We also appreciate the authors’ comment regarding the generalizability of our findings to non-diabetic populations. We agree that the pleiotropic effects of GLP-1RAs on inflammation, body composition, and bone metabolism may extend beyond patients with type 2 diabetes mellitus (T2DM), ⁷ and that determining applicability across broader metabolic phenotypes represents an important future direction. However, the restriction to patients with T2DM was intentional and methodologically necessary to isolate the clinical association of GLP-1RA therapy itself rather than the metabolic differences between fundamentally dissimilar patient populations. ⁸ By limiting the cohort to individuals with the same underlying disease and applying propensity matching across demographic and medical comorbidities, our design minimized confounding related to indication, baseline metabolic status, and access to therapy. ⁹ Including non-diabetic patients would have introduced substantial heterogeneity in baseline physiology, glycemic control, and prescribing patterns, making it difficult to discern whether observed differences were attributable to the medication or to underlying metabolic variation. Accordingly, our study was designed to evaluate GLP-1RA therapy as a potential modifier of surgical outcomes within a metabolically comparable population, prioritizing internal validity over broad generalizability. The findings should therefore be interpreted as evidence specific to diabetic patients undergoing ACDF, rather than as proof of universal benefit across all patient groups.

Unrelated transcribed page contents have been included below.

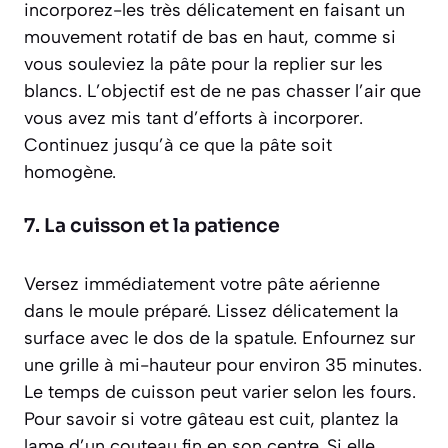
incorporez-les très délicatement en faisant un
mouvement rotatif de bas en haut, comme si
vous souleviez la pâte pour la replier sur les
blancs. L’objectif est de ne pas chasser l’air que
vous avez mis tant d’efforts à incorporer.
Continuez jusqu’à ce que la pâte soit
homogène.
7. La cuisson et la patience
Versez immédiatement votre pâte aérienne
dans le moule préparé. Lissez délicatement la
surface avec le dos de la spatule. Enfournez sur
une grille à mi-hauteur pour environ 35 minutes.
Le temps de cuisson peut varier selon les fours.
Pour savoir si votre gâteau est cuit, plantez la
lame d’un couteau fin en son centre. Si elle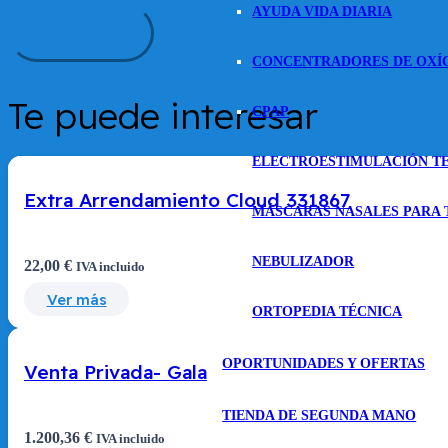
AYUDA VIDA DIARIA
CONCENTRADORES DE OXÍ
Te puede interesar
CPAP
ELECTROESTIMULACIÓN T
Extra Arrendamiento Cloud 331867
MÁSCARAS NASALES PARA 
NEBULIZADOR
22,00
€
IVA incluido
Ver más
ORTOPEDIA TÉCNICA
OPORTUNIDADES Y OFERTAS
Venta Privada- Gala
TIENDA DE SEGUNDA MANO
1.200,36
€
IVA incluido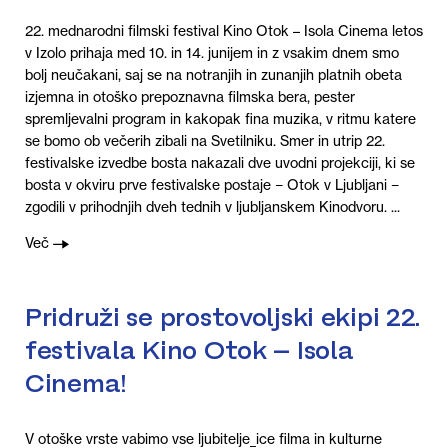
22. mednarodni filmski festival Kino Otok – Isola Cinema letos
v Izolo prihaja med 10. in 14. junijem in z vsakim dnem smo
bolj neučakani, saj se na notranjih in zunanjih platnih obeta
izjemna in otoško prepoznavna filmska bera, pester
spremljevalni program in kakopak fina muzika, v ritmu katere
se bomo ob večerih zibali na Svetilniku. Smer in utrip 22.
festivalske izvedbe bosta nakazali dve uvodni projekciji, ki se
bosta v okviru prve festivalske postaje − Otok v Ljubljani −
zgodili v prihodnjih dveh tednih v ljubljanskem Kinodvoru. ...
Več
Pridruži se prostovoljski ekipi 22.
festivala Kino Otok – Isola
Cinema!
V otoške vrste vabimo vse ljubitelje_ice filma in kulturne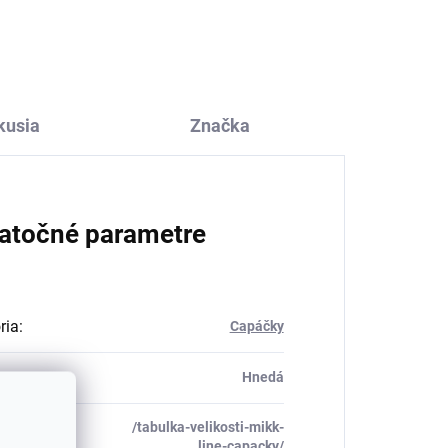
ružovej farby SAFA
€27,45
kusia
Značka
atočné parametre
ria
:
Capáčky
Hnedá
/tabulka-velikosti-mikk-
_table#
:
line-capacky/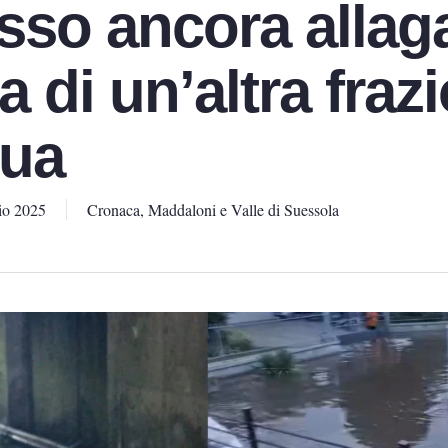
sso ancora allag
 di un’altra fraz
qua
io 2025
Cronaca
,
Maddaloni e Valle di Suessola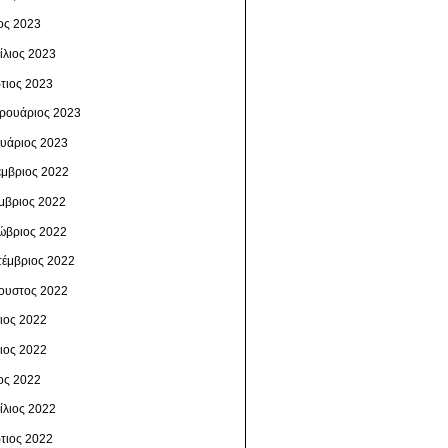
ος 2023
ίλιος 2023
τιος 2023
ρουάριος 2023
ουάριος 2023
έμβριος 2022
μβριος 2022
ώβριος 2022
τέμβριος 2022
ουστος 2022
λιος 2022
νιος 2022
ος 2022
ίλιος 2022
τιος 2022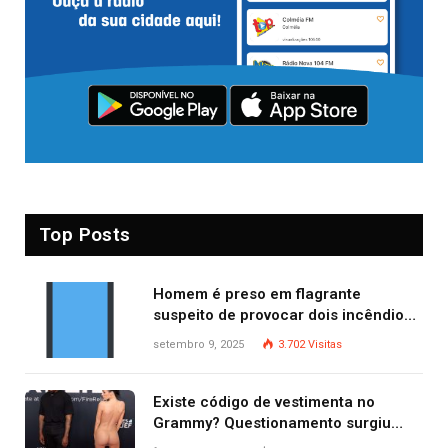
Top Posts
Homem é preso em flagrante
suspeito de provocar dois incêndios
criminosos no mesmo dia
setembro 9, 2025
3.702
Visitas
Existe código de vestimenta no
Grammy? Questionamento surgiu
após Bianca Censori, mulher de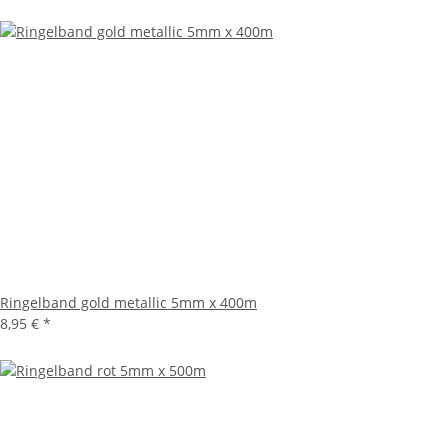
Ringelband gold metallic 5mm x 400m
8,95 €
*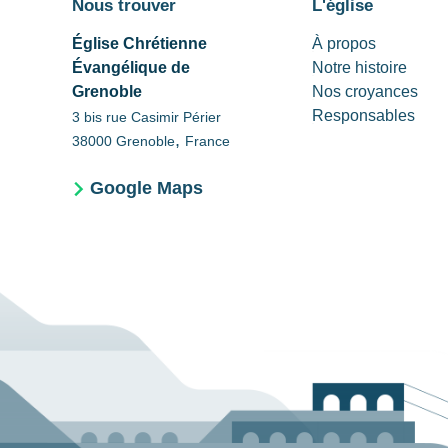
Nous trouver
L'église
Église Chrétienne
À propos
Évangélique de
Notre histoire
Grenoble
Nos croyances
Responsables
3 bis rue Casimir Périer
,
38000
Grenoble
France
Google Maps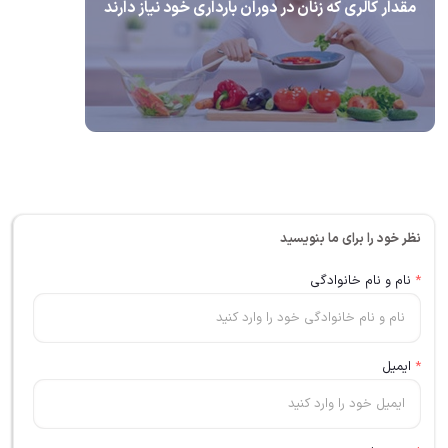
مقدار کالری که زنان در دوران بارداری خود نیاز دارند
نظر خود را برای ما بنویسید
*
نام و نام خانوادگی
*
ایمیل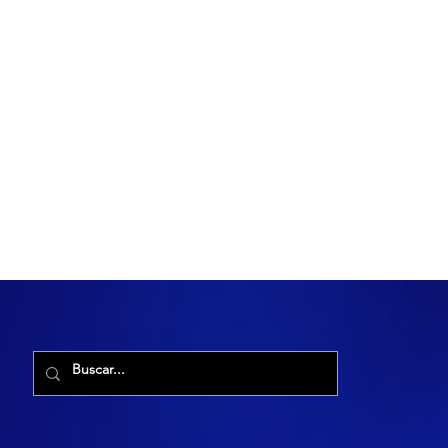
R. Maria Cacilda, 255 - Robalo, Aracaju - SE, 49006-029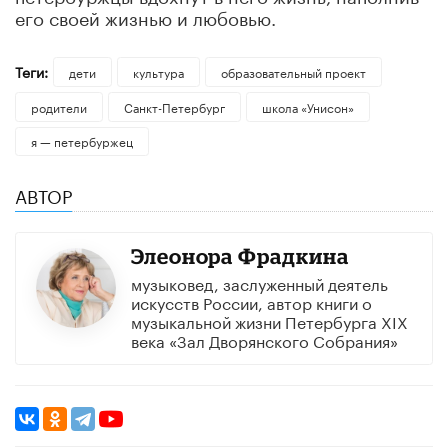
его своей жизнью и любовью.
Теги:
дети
культура
образовательный проект
родители
Санкт-Петербург
школа «Унисон»
я — петербуржец
АВТОР
Элеонора Фрадкина
музыковед, заслуженный деятель
искусств России, автор книги о
музыкальной жизни Петербурга ХIХ
века «Зал Дворянского Собрания»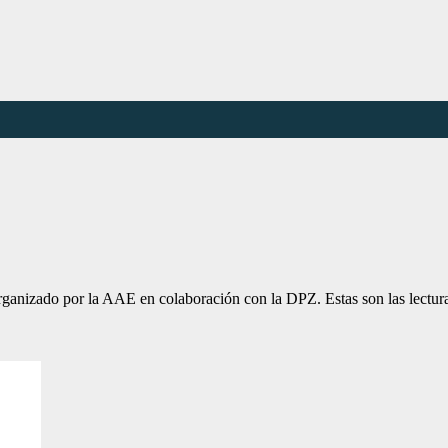
lo organizado por la AAE en colaboración con la DPZ. Estas son las lect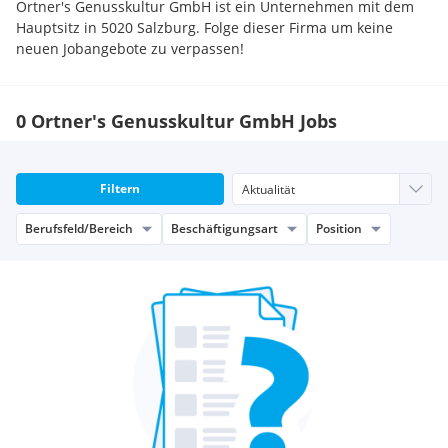
Ortner's Genusskultur GmbH ist ein Unternehmen mit dem
Hauptsitz in 5020 Salzburg. Folge dieser Firma um keine
neuen Jobangebote zu verpassen!
0 Ortner's Genusskultur GmbH Jobs
Filtern
Berufsfeld/Bereich
Beschäftigungsart
Position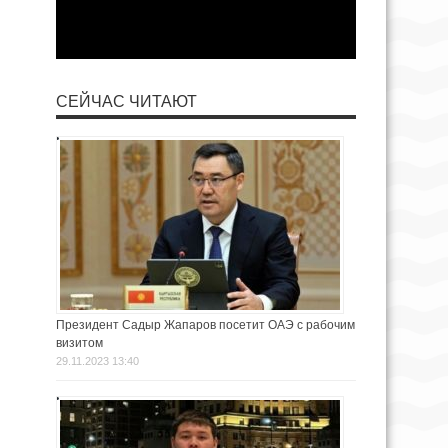
СЕЙЧАС ЧИТАЮТ
Президент Садыр Жапаров посетит ОАЭ с рабочим
визитом
29.11.2023 13:40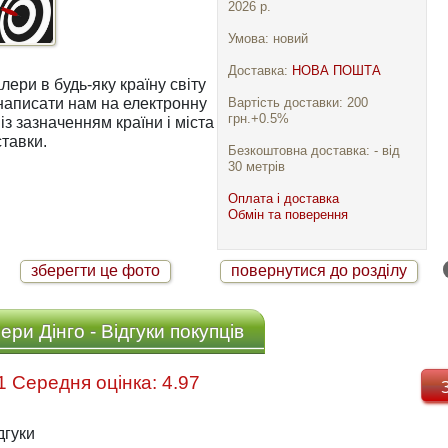
2026 р.
Умова: новий
Доставка:
НОВА ПОШТА
ри в будь-яку країну світу
Вартість доставки: 200
грн.+0.5%
із зазначенням країни і міста
тавки.
Безкоштовна доставка: - від
30 метрів
Оплата і доставка
Обмін та поверення
зберегти це фото
повернутися до розділу
ри Дінго - Відгуки покупців
Відгуків: 31 Середня оцінка: 4.97
дгуки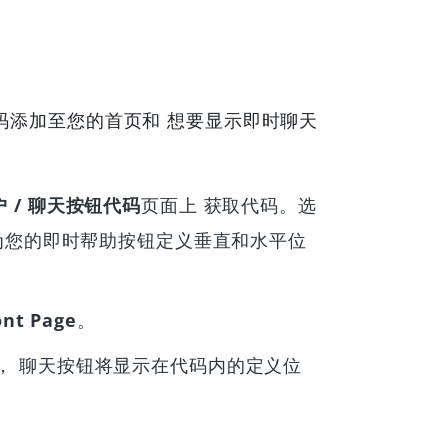
天按钮代码添加至您的首页和 想要显示即时聊天
 / 聊天按钮代码
页面上 获取代码。选
为您的即时帮助按钮定义垂直和水平位
ont Page
。
添加， 聊天按钮将显示在代码内的定义位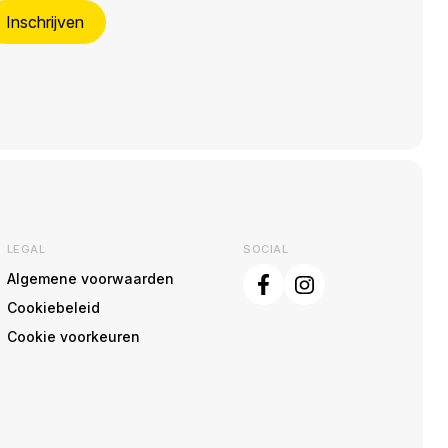
Inschrijven
LEGAL
SOCIAL
Algemene voorwaarden
Cookiebeleid
Cookie voorkeuren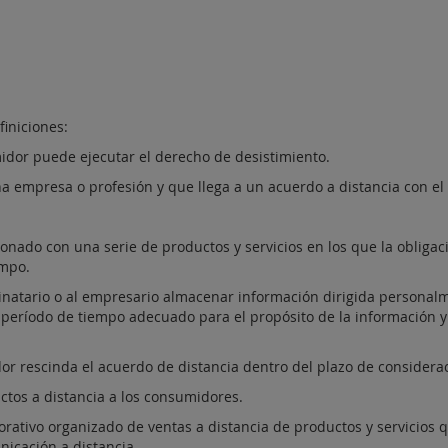
finiciones:
idor puede ejecutar el derecho de desistimiento.
a empresa o profesión y que llega a un acuerdo a distancia con el
onado con una serie de productos y servicios en los que la obligac
empo.
natario o al empresario almacenar información dirigida personalm
 período de tiempo adecuado para el propósito de la información 
or rescinda el acuerdo de distancia dentro del plazo de considera
tos a distancia a los consumidores.
ativo organizado de ventas a distancia de productos y servicios q
nicación a distancia.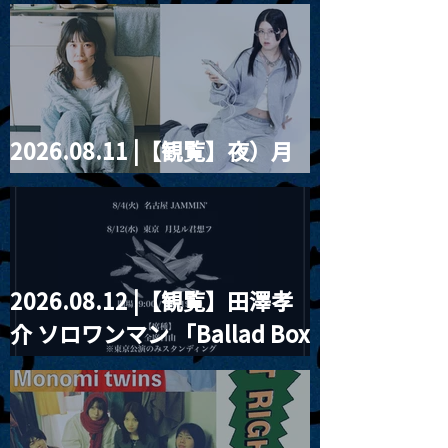
藤まりこアコースティック
violence POPとテニスコー
ツ」
2026.08.11 |【観覧】夜）月
見ル君想フpre. Sugar Shock
2026.08.12 |【観覧】田澤孝
介 ソロワンマン 「Ballad Box
2026」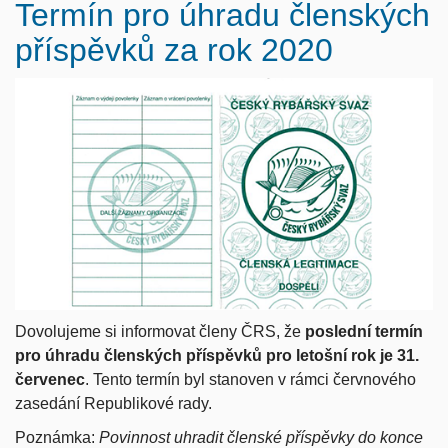
Termín pro úhradu členských
příspěvků za rok 2020
Dovolujeme si informovat členy ČRS, že
poslední termín
pro úhradu členských příspěvků pro letošní rok je 31.
červenec
. Tento termín byl stanoven v rámci červnového
zasedání Republikové rady.
Poznámka:
Povinnost uhradit členské příspěvky do konce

We thank the authors again for their thoughtful commentary and constructive dialogue. Our findings should be interpreted as supportive evidence of a potential association between sustained perioperative GLP-1RA therapy and improved ACDF outcomes within a metabolically comparable diabetic population. While mechanistic pathways and broader applicability remain to be clarified, we believe our study contributes to the growing body of literature exploring metabolic optimization as a modifiable risk factor in spine surgery. Future prospective and mechanistic studies will be essential to clarify optimal exposure timing, biologic effects, and broader applicability across metabolic phenotypes.